You kind of throw a few things into the mix, especially on "Rip and Run."

I'll tell you a funny story about that song. The title of that song... I was watching the TV series The Wire, and there's this scene where the character named Omar is in a courtroom testifying, and the judge says, "Sir, what is your profession?" And he goes, "Oh, you know, I rip and run." I'm watching that, I said, "Man, that's a great title!"

That's how a lot of songs that I write come about. I'll hear something in a conversation with other people or something like that and I'll think, "God, that's a great title." And that kind of sets the tone for what the song should sound like. That was a good example of that. With "Rip and Run," I was trying to create sort of a hybrid surf/spaghetti western song. Basically, once I had the title I was off and running after that.

I know you'd performed with Chuck Berry, Roy Buchanan and Solomon Burke. How did you get those gigs, and what kind of experiences did you come away with playing legends like them?

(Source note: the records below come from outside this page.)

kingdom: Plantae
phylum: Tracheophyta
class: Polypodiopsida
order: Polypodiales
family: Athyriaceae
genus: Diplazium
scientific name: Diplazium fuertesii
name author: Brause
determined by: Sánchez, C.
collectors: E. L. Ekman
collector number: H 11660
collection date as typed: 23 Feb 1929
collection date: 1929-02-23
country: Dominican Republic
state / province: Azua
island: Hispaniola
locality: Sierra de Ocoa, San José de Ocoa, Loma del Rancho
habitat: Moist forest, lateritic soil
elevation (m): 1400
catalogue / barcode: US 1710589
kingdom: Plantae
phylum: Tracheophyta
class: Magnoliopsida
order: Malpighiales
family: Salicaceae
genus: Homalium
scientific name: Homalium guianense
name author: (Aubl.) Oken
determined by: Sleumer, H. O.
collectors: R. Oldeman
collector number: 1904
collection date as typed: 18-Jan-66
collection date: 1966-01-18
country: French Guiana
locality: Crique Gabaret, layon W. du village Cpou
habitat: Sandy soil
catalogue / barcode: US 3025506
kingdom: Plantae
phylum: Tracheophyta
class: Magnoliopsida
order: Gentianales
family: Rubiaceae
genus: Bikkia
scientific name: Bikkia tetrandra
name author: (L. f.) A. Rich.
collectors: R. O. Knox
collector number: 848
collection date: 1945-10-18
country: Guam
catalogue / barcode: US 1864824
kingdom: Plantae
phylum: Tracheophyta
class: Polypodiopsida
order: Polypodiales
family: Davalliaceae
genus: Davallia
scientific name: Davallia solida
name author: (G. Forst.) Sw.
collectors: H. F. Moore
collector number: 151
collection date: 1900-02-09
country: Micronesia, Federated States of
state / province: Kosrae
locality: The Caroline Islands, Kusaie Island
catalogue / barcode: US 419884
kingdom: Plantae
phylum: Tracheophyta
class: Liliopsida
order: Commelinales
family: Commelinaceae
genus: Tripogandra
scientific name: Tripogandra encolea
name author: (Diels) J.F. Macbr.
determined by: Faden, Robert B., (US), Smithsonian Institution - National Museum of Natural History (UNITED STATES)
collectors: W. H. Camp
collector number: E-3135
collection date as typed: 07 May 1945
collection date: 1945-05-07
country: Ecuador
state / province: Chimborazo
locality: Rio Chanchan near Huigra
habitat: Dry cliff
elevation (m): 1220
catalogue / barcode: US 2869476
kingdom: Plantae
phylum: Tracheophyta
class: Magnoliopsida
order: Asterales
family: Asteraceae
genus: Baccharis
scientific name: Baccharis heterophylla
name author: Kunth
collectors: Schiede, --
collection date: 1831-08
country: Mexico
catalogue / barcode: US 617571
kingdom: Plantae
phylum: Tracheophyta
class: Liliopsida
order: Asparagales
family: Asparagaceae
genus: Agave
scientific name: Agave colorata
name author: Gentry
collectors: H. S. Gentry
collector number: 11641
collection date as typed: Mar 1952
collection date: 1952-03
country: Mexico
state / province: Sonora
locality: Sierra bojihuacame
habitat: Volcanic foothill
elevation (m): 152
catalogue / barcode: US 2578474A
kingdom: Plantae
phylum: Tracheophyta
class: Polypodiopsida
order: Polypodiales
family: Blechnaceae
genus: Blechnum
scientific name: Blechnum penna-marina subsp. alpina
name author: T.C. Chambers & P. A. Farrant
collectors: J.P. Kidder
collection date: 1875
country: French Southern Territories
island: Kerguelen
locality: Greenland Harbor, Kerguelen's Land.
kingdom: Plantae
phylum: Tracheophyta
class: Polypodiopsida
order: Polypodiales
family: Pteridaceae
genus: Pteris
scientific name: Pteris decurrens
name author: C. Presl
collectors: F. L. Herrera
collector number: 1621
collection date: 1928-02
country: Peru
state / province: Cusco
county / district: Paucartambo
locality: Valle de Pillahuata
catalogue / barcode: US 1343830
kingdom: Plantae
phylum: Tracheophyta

Well, each one of them was different. Roy Buchanan was certainly the most positive, most inspirational, the biggest learning experience of any well-known artist I've played with. It was probably because the guy was just so dammed good. He was so good, and I think part of that was that he had a great deal of confidence, and it was very easy to work with him. He wasn't uptight. He was the most easy-going guy in the world.

I was a young guy in my twenties, and he was so encouraging to me, and if I'd ask him a question... I think back at it now and he must have said, "God, this kid's bugging me with all these questions." But he was really cool. And another thing I learned from working with him -- because I did a lot of shows with Roy Buchanan -- and he cared about the people that came to see him play. He would sit after a show for hours, and anyone who wanted to come back to the dressing room and say hi and shake his hand and chat with him a bit, he would do that. You can't say that about a lot of people. He was very, very inspirational.

My fondest memory of Solomon Burke was how late he would show up to gigs. We would be on stage playing his introduction number, and there'd be an emcee announcing him, and he's still not in the building yet. But he was really cool. The guy was a legend when I played with him.

The first time I played with Chuck Berry was in Houston. I played with about once a year for about nine years. He would use different regional bands as traveled cross-country. He never had his own band. It was a different experience. Chuck was kind of aloof. A lot of people who have played behind Chuck Berry have written about him, including people like Bruce Springsteen, who backed him up, back in the -- I don't know -- in the early '70s or something like that.

But it's pretty much the same story. He'd come out... He'd get people that were diehard Chuck Berry fans who had all his records and everything like that. You know, some of the nights he'd be good, and some of the nights he'd be bad. There were a lot of fond memories of playing with him.

One of the best things was when he'd go into his duck walk and the histrionics that he'd do... I was right there on the stage with him, so I'd look at the look in his eye when he'd be doing it, and it was kind of a cross, being really cool and being really scary. But it was a great experience. I really got a lot out of it. He'd always give me a lot of guitar solos and stuff during his shows and that was pretty cool.

What do you have in store for your show at Lannie's?

Well, it is a holiday show so there will probably be a few Christmas songs, but I will say they're probably not the traditional ones. They're probably a little more irreverent. It's not going to be like a religious show. There will be a few Christmas rock and roll and rockabilly songs thrown in, but it's pretty much the same show I do out here with my band from the four CDs I have out. A lot of my original songs, a few just fun ripping rockabilly tunes and it's going to be a pretty cool show.